> [Stored data entries]
*** Begin section ***
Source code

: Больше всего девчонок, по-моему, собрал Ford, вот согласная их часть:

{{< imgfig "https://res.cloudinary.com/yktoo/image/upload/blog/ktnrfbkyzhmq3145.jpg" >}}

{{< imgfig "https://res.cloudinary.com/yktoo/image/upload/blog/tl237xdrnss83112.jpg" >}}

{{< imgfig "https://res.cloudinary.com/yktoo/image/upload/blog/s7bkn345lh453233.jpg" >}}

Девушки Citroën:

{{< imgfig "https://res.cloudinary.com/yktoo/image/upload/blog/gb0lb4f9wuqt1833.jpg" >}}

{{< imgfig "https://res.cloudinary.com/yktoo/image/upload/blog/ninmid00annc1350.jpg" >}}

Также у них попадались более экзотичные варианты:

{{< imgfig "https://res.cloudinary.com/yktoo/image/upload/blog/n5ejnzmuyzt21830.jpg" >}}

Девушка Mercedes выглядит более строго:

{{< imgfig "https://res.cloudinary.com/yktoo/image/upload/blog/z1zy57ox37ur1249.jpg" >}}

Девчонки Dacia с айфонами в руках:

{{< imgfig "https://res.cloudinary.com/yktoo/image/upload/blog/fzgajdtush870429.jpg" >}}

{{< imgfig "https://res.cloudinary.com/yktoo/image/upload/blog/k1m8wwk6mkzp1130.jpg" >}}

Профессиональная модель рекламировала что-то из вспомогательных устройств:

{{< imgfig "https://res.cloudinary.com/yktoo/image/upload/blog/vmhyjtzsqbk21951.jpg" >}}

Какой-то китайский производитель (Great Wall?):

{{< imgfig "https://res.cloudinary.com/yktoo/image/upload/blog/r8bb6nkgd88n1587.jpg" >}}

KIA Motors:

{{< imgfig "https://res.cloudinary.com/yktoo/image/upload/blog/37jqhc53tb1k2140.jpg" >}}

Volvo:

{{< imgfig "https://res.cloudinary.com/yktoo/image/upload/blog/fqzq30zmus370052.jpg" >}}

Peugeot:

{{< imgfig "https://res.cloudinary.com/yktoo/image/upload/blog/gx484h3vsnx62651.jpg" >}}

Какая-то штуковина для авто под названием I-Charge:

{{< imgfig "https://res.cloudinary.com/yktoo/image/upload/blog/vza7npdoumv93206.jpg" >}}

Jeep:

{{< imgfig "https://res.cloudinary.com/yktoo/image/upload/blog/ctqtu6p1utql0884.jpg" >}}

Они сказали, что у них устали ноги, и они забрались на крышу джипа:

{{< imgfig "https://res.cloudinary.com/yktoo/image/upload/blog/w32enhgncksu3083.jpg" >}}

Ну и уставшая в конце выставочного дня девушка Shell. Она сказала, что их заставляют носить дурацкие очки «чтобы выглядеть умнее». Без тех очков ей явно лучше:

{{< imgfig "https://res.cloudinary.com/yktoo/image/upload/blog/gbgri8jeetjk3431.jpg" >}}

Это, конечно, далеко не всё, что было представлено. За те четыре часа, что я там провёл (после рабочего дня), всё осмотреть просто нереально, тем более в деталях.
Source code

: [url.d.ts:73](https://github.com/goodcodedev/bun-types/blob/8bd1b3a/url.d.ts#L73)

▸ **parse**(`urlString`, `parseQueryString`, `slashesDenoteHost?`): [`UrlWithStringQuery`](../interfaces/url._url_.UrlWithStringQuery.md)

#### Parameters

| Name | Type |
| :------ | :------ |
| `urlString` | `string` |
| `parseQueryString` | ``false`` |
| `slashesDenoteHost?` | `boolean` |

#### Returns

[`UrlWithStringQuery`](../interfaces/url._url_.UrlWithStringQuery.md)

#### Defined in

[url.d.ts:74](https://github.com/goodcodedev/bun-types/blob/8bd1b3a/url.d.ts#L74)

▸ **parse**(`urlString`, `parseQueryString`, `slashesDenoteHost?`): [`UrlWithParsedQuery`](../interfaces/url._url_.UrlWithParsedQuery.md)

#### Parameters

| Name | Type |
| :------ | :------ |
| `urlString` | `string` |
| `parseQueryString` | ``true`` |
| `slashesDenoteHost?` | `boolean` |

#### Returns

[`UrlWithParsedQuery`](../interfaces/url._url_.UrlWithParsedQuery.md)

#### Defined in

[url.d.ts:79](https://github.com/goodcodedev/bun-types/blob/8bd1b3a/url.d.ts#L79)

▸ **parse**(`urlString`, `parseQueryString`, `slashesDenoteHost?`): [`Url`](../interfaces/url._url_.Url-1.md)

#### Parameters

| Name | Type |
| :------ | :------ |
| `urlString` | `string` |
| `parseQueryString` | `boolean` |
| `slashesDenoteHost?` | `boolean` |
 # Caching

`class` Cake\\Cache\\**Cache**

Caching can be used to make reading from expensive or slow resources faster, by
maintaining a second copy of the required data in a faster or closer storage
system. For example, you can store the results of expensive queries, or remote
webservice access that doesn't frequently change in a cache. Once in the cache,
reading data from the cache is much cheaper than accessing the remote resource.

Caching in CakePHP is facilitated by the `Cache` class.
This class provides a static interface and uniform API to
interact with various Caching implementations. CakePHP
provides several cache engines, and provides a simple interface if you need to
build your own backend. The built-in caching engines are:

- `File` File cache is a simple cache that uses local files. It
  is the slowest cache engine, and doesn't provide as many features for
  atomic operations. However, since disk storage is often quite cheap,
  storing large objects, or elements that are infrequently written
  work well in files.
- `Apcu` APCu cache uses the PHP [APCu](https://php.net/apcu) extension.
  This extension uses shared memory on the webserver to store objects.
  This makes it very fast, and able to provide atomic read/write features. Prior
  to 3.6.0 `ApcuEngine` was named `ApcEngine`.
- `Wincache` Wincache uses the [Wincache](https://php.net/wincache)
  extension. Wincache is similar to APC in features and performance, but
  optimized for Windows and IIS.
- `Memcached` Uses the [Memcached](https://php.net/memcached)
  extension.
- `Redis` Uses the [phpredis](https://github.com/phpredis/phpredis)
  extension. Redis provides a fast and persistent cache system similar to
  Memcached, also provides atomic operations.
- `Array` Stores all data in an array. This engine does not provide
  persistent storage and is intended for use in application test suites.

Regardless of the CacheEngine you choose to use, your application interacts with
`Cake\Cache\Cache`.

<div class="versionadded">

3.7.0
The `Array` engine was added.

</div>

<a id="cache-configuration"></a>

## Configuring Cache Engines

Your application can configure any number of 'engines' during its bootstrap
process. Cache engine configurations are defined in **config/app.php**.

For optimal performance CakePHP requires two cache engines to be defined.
*** End section ***
> [What you have to do] Copy out the lines of the data where the word "blob" can be found.

> [Written reply]
: [url.d.ts:73](https://github.com/goodcodedev/bun-types/blob/8bd1b3a/url.d.ts#L73)
[url.d.ts:74](https://github.com/goodcodedev/bun-types/blob/8bd1b3a/url.d.ts#L74)
[url.d.ts:79](https://github.com/goodcodedev/bun-types/blob/8bd1b3a/url.d.ts#L79)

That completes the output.